Whereas the Russians had their limited resources in competition with each other, America had NASA to keep our resources aligned in a cooperative effort.  In doing so NASA director James Webb had control over a huge piece of the U.S. economy (estimates range from 6%-20% depending on the definition of control).  Regardless of how you define it NASA became a huge industrial machine.  It was a typical big government program.  It had to be to accomplish the political and scientific goals of landing a man on the moon by the end of 1969 (Kennedy's goal).  Once Kennedy was martyred by assassination, his goal took on an almost religious zeal in America.  I know, I was one of its most dedicated followers.  I was born in Florida in 1961 and grew up in the midst of the space age's "Go Fever".   My father's best friend was an engineer at Kennedy Space Center (the cape).  The moon was the ultimate brass ring.
Little did a trusting America realize that the NASA brass had another not so visible agenda.  Not an evil one by any means but one that dealt with the preservation of the space industry after the accomplishment of NASA's legal mandate.  That hidden agenda was to protect NASA's piece of the taxpayer pie and insure future work for the contractor's.  NASA leadership had made sure to spread the contracts around the country and no congressman wanted lay-offs in his district.  There were of course still layoffs after Apollo ended.   According to an interview with Apollo 17 mission commander Gene Cernan many of the Grumman engineers got their pink slips as soon as Apollo 17 lifted off the pad. 

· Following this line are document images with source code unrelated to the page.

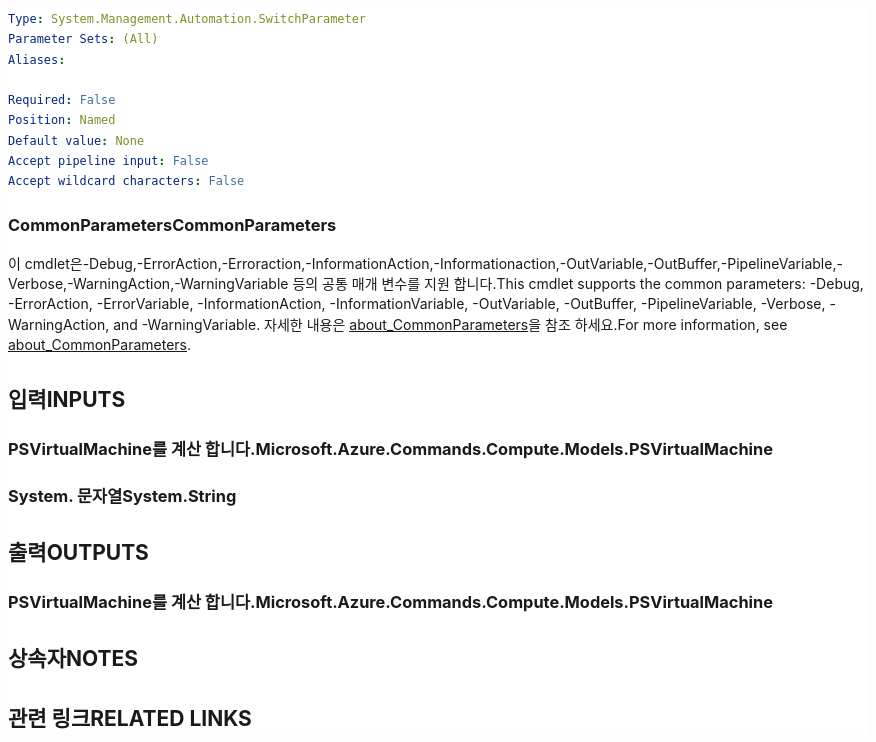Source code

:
 ```yaml
Type: System.Management.Automation.SwitchParameter
Parameter Sets: (All)
Aliases:

Required: False
Position: Named
Default value: None
Accept pipeline input: False
Accept wildcard characters: False
```

### <span data-ttu-id="0ea9c-195">CommonParameters</span><span class="sxs-lookup"><span data-stu-id="0ea9c-195">CommonParameters</span></span>
<span data-ttu-id="0ea9c-196">이 cmdlet은-Debug,-ErrorAction,-Erroraction,-InformationAction,-Informationaction,-OutVariable,-OutBuffer,-PipelineVariable,-Verbose,-WarningAction,-WarningVariable 등의 공통 매개 변수를 지원 합니다.</span><span class="sxs-lookup"><span data-stu-id="0ea9c-196">This cmdlet supports the common parameters: -Debug, -ErrorAction, -ErrorVariable, -InformationAction, -InformationVariable, -OutVariable, -OutBuffer, -PipelineVariable, -Verbose, -WarningAction, and -WarningVariable.</span></span> <span data-ttu-id="0ea9c-197">자세한 내용은 [about_CommonParameters](http://go.microsoft.com/fwlink/?LinkID=113216)을 참조 하세요.</span><span class="sxs-lookup"><span data-stu-id="0ea9c-197">For more information, see [about_CommonParameters](http://go.microsoft.com/fwlink/?LinkID=113216).</span></span>

## <span data-ttu-id="0ea9c-198">입력</span><span class="sxs-lookup"><span data-stu-id="0ea9c-198">INPUTS</span></span>

### <span data-ttu-id="0ea9c-199">PSVirtualMachine를 계산 합니다.</span><span class="sxs-lookup"><span data-stu-id="0ea9c-199">Microsoft.Azure.Commands.Compute.Models.PSVirtualMachine</span></span>

### <span data-ttu-id="0ea9c-200">System. 문자열</span><span class="sxs-lookup"><span data-stu-id="0ea9c-200">System.String</span></span>

## <span data-ttu-id="0ea9c-201">출력</span><span class="sxs-lookup"><span data-stu-id="0ea9c-201">OUTPUTS</span></span>

### <span data-ttu-id="0ea9c-202">PSVirtualMachine를 계산 합니다.</span><span class="sxs-lookup"><span data-stu-id="0ea9c-202">Microsoft.Azure.Commands.Compute.Models.PSVirtualMachine</span></span>

## <span data-ttu-id="0ea9c-203">상속자</span><span class="sxs-lookup"><span data-stu-id="0ea9c-203">NOTES</span></span>

## <span data-ttu-id="0ea9c-204">관련 링크</span><span class="sxs-lookup"><span data-stu-id="0ea9c-204">RELATED LINKS</span></span>
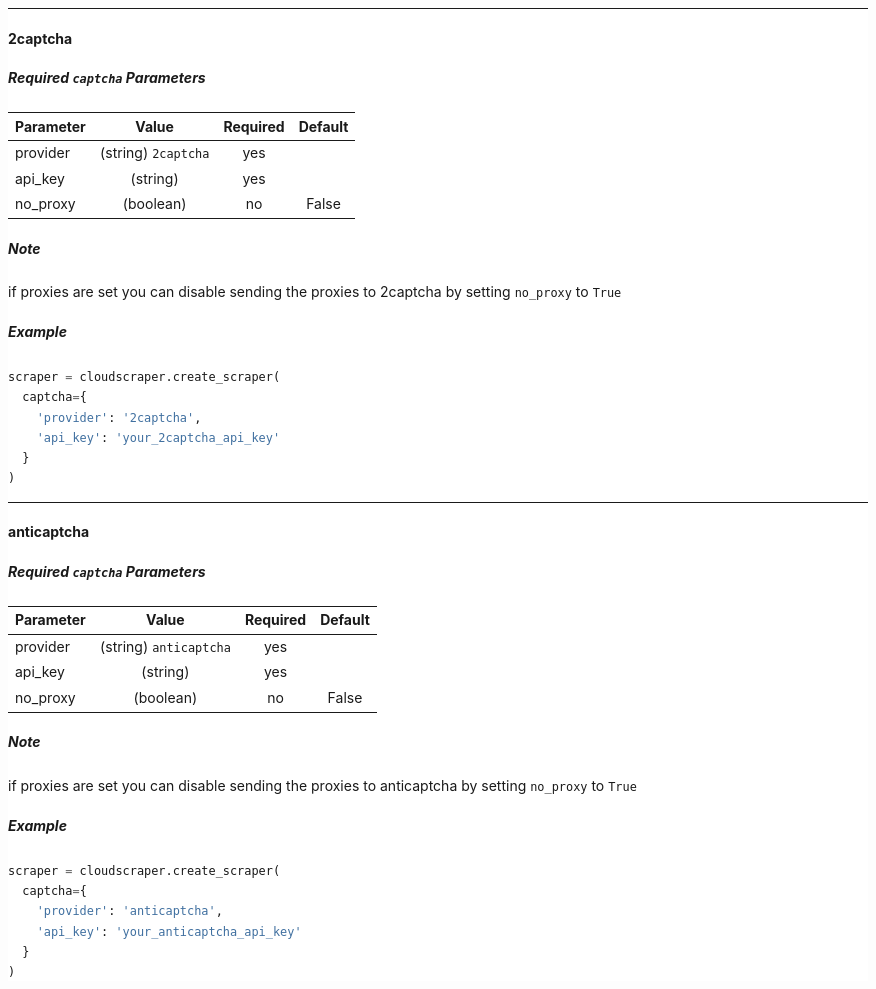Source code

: ------

#### 2captcha

##### Required `captcha` Parameters

|Parameter|Value|Required|Default|
|-------------|:-------------:|:-----:|:-----:|
|provider|(string) `2captcha`| yes||
|api_key|(string)| yes||
|no_proxy|(boolean)|no|False|

##### Note

if proxies are set you can disable sending the proxies to 2captcha by setting `no_proxy` to `True`

##### Example

```python
scraper = cloudscraper.create_scraper(
  captcha={
    'provider': '2captcha',
    'api_key': 'your_2captcha_api_key'
  }
)
```

------

#### anticaptcha

##### Required `captcha` Parameters

|Parameter|Value|Required|Default|
|-------------|:-------------:|:-----:|:-----:|
|provider|(string) `anticaptcha`|yes||
|api_key|(string)|yes||
|no_proxy|(boolean)|no|False|

##### Note

if proxies are set you can disable sending the proxies to anticaptcha by setting `no_proxy` to `True`

##### Example

```python
scraper = cloudscraper.create_scraper(
  captcha={
    'provider': 'anticaptcha',
    'api_key': 'your_anticaptcha_api_key'
  }
)
```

Jerry Pournelle, author of "Lucifer's Hammer", has been a critic of the shuttle program for reasons that go beyond the technical merits or demerits.  He rightly observed that the STS program kept the space industry infrastructure intact at the expense of other programs.  Ironically it did it under the guise of cheaper access to space whereas in reality the STS was anything but cheap.  One example he noted was the absurdity of reusing solid rocket boosters (SRBs) and of building them in sections to begin with.  They were made in sections (which later helped cause the Challenger disaster) because of the need to transport them by rail from Utah (where the manufacturer was located).  They should have been made as a single, solid piece in one of many other states closer to the cape but the political clout of the era kept the contract in Utah. BOOM!

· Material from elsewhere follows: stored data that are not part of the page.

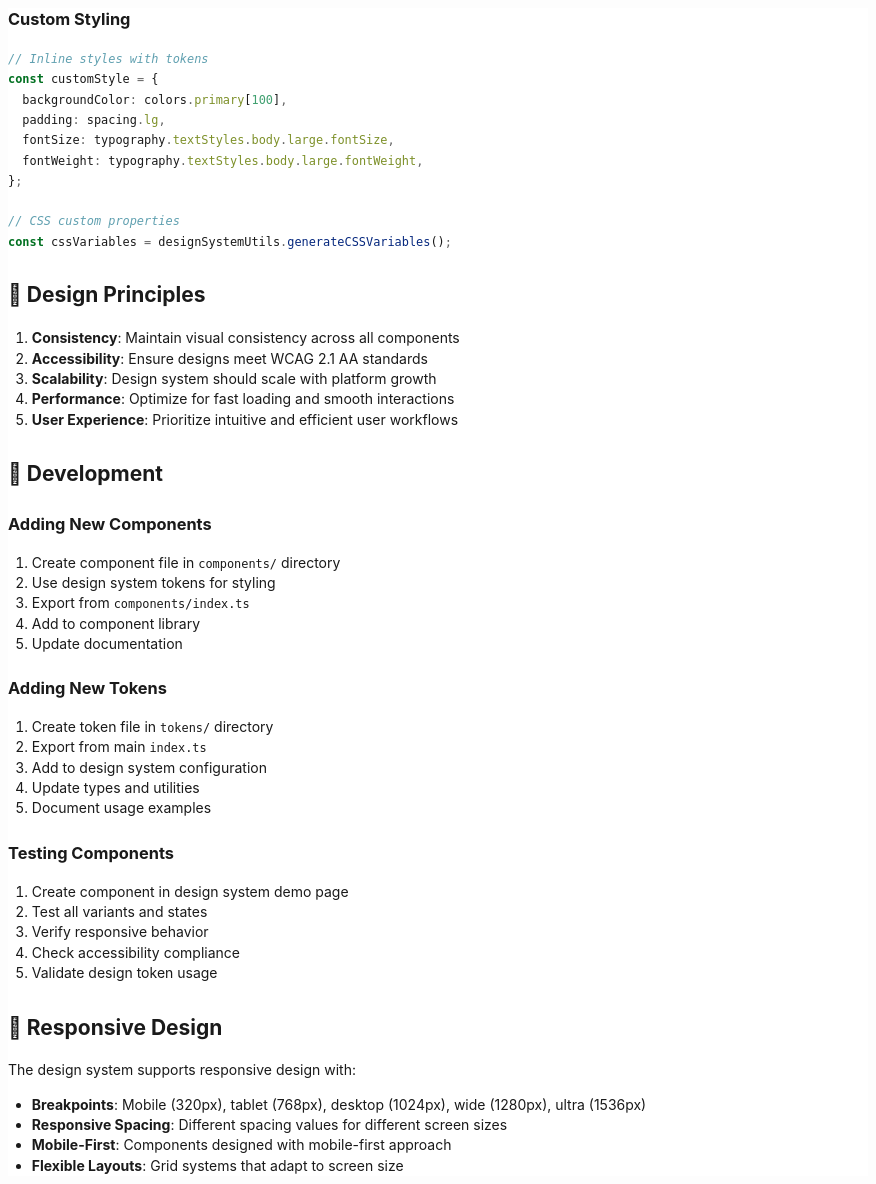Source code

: ### Custom Styling
```typescript
// Inline styles with tokens
const customStyle = {
  backgroundColor: colors.primary[100],
  padding: spacing.lg,
  fontSize: typography.textStyles.body.large.fontSize,
  fontWeight: typography.textStyles.body.large.fontWeight,
};

// CSS custom properties
const cssVariables = designSystemUtils.generateCSSVariables();
```

## 🎨 Design Principles

1. **Consistency**: Maintain visual consistency across all components
2. **Accessibility**: Ensure designs meet WCAG 2.1 AA standards
3. **Scalability**: Design system should scale with platform growth
4. **Performance**: Optimize for fast loading and smooth interactions
5. **User Experience**: Prioritize intuitive and efficient user workflows

## 🔧 Development

### Adding New Components
1. Create component file in `components/` directory
2. Use design system tokens for styling
3. Export from `components/index.ts`
4. Add to component library
5. Update documentation

### Adding New Tokens
1. Create token file in `tokens/` directory
2. Export from main `index.ts`
3. Add to design system configuration
4. Update types and utilities
5. Document usage examples

### Testing Components
1. Create component in design system demo page
2. Test all variants and states
3. Verify responsive behavior
4. Check accessibility compliance
5. Validate design token usage

## 📱 Responsive Design

The design system supports responsive design with:
- **Breakpoints**: Mobile (320px), tablet (768px), desktop (1024px), wide (1280px), ultra (1536px)
- **Responsive Spacing**: Different spacing values for different screen sizes
- **Mobile-First**: Components designed with mobile-first approach
- **Flexible Layouts**: Grid systems that adapt to screen size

The shuttle engines were reworked Apollo J-2 engines (from the Saturn V second stage). Although they have been upgraded and reworked they are not new technology and did little to advance the state of the art.  Using them did insure that a lot of people kept their jobs though (again, not evil but also not NASA's mandate).  Although there is a sound logic in using what you know works it has the side effect of stifling progress. 
NASA spent the bulk of the space budget keeping the existing platform going at the cost of designing something better.  The Orion project, which should have been simple by comparison, has turned into a $3.9 billion nightmare.  It's original mission of going to the moon on Constellation has been scrapped and many critics consider it too complex for the relatively simple task of being a taxicab to the ISS but it has kept a lot of the space industry employed.....for now.
Meanwhile SpaceX Corp has developed the Dragon, a commercial space vehicle under NASA's much less expensive COTS program (Commercial Orbital Transportation Services).  In 2008, NASA announced the selection of SpaceX’s Falcon 9 launch vehicle and Dragon spacecraft to resupply the International Space Station (ISS). The $1.6 billion contract represents at least of 12 flights (with options on missions for a total contract value of up to $3.1 billion). That is less than the money spent just to get Orion partially built.


To help keep perspective, each shuttle launch was running about $1.6 billion.  Although the Dragon lacks many of the shuttles capabilities the cost saving and technological advancements it represents are proof positive that we are finally past the Shuttle era and on a truly commercially viable future in space.